Depuis le 2 novembre, elle assure ne plus avoir "d'absences et je remercie ma fille d'avoir créé son association 'M'endors pas: contre la soumission chimique'. J'ai été sacrifiée sur l'autel du vice".

Témoigner publiquement pour les autres victimes

Ce témoignage, Gisèle le fait publiquement "pour toutes celles qui pourront être victimes, pour celles qui le matin se réveilleront avec des absences, des souffrances gynécologiques, elles repenseront à mon témoignage. Pour que plus aucune femme ne soit victime par soumission chimique."

"J'étais comme un corps mort, chaud mais inerte, une poupée de chiffon. Un sac poubelle", décrit-elle.

Gisèle apprend "en mai 2023", au cours de l'enquête, que "monsieur P. avait déjà filmé sous les jupes en juillet 2010, et je n'ai jamais été informée. Il a eu une amende et on ne m'a jamais informée. Si j'avais été au courant, peut-être que ça m'aurait interpellée et j'aurais gagné 10 ans de ma vie."

C'est à cette période-là que Gisèle a également pu visionner les vidéos, "toutes plus affreuses les unes que les autres". "C'est de la barbarie. Je ne sais pas comment mon corps peut tenir devant vous", interpelle-t-elle.

Gisèle retrace sa rencontre avec Dominique P.

La victime, toujours sûre d'elle et déterminée, raconte ensuite sa rencontre avec son époux. "Il a un père autoritaire tyrannique, il doit donner tout son argent à ses parents. Je lui dis que je vais l'aider. On commence à mettre de l'argent en commun. On est tellement amoureux qu'on n'a plus envie de se quitter", détaille-t-elle.
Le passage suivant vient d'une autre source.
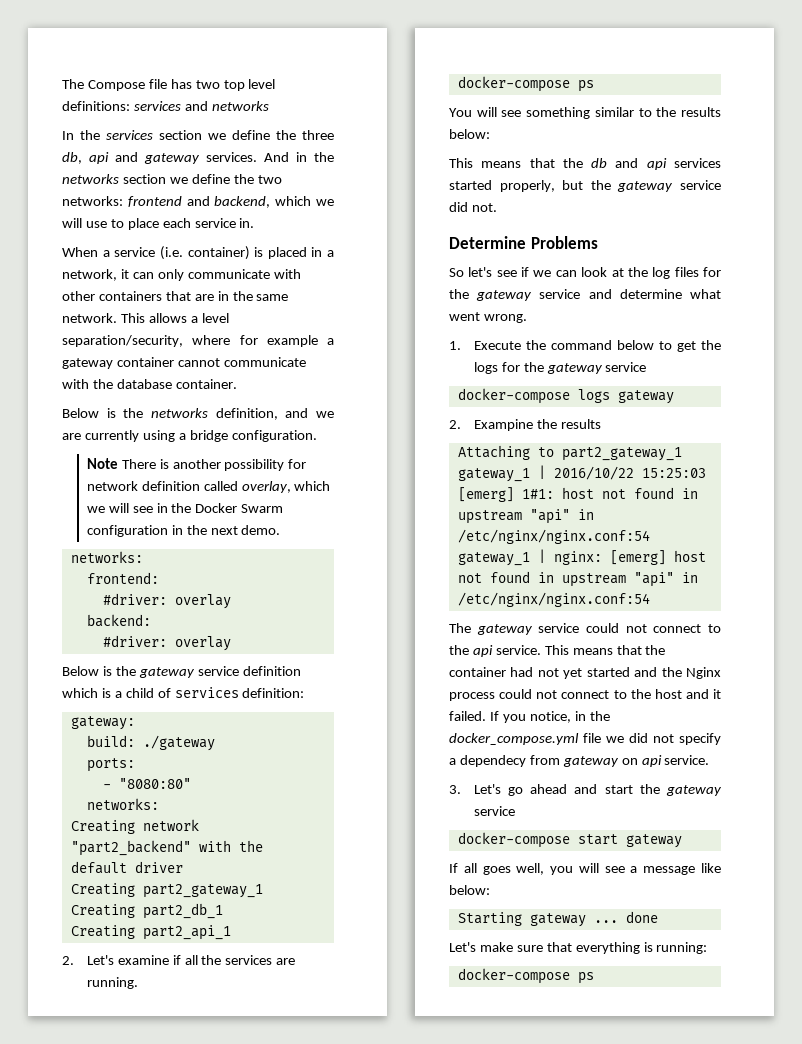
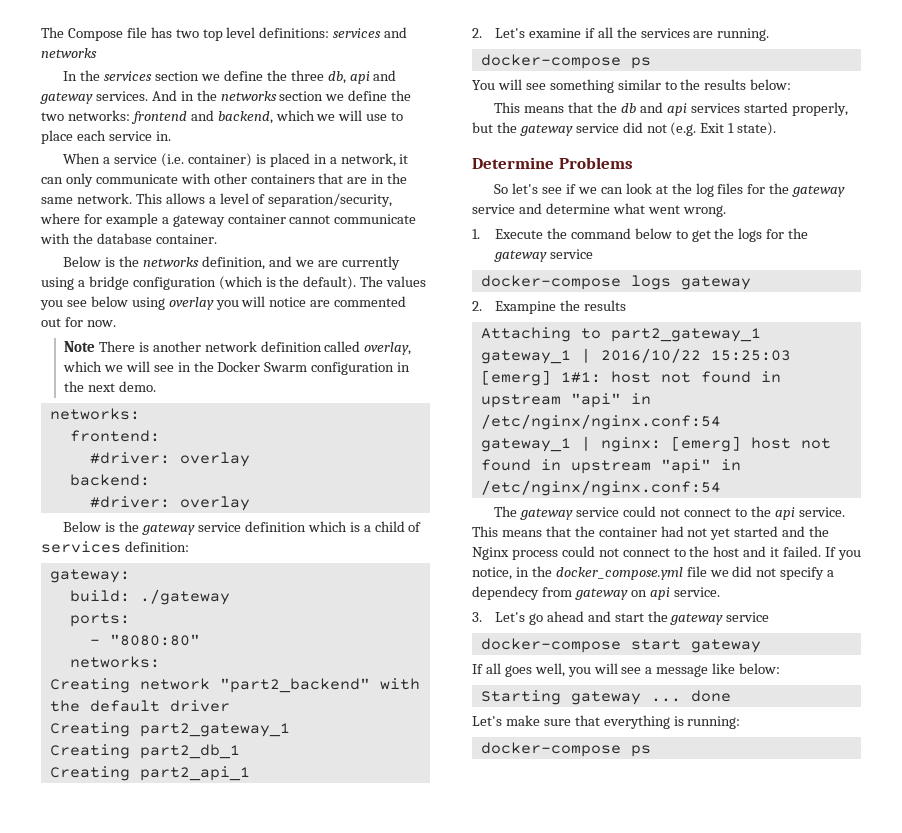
(229, 318) none -> [252,194,266,204] of
[231,430,317,442] configuration. -> [132,276,427,290] [40,296,407,310] [41,317,116,327] configuration (which is the default). The values you see below using overlay you will notice are commented out for now.
[224,459,307,471] possibility for -> (201, 346) none
[471,203,497,212] not. -> [646,122,777,136] not (e.g. Exit 1 state).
Gisèle donne ensuite les dates de naissance de ses trois enfants. "On n'est pas riche, mais on est heureux". Son mari est électricien, puis se reconvertit dans l'immobilier. "Je n'ai eu que deux hommes dans ma vie, monsieur P. et un autre. Je crois que j'ai tout dit, je ne voudrais pas endormir les gens dans la salle", conclut calmement Gisèle pour terminer son témoignage.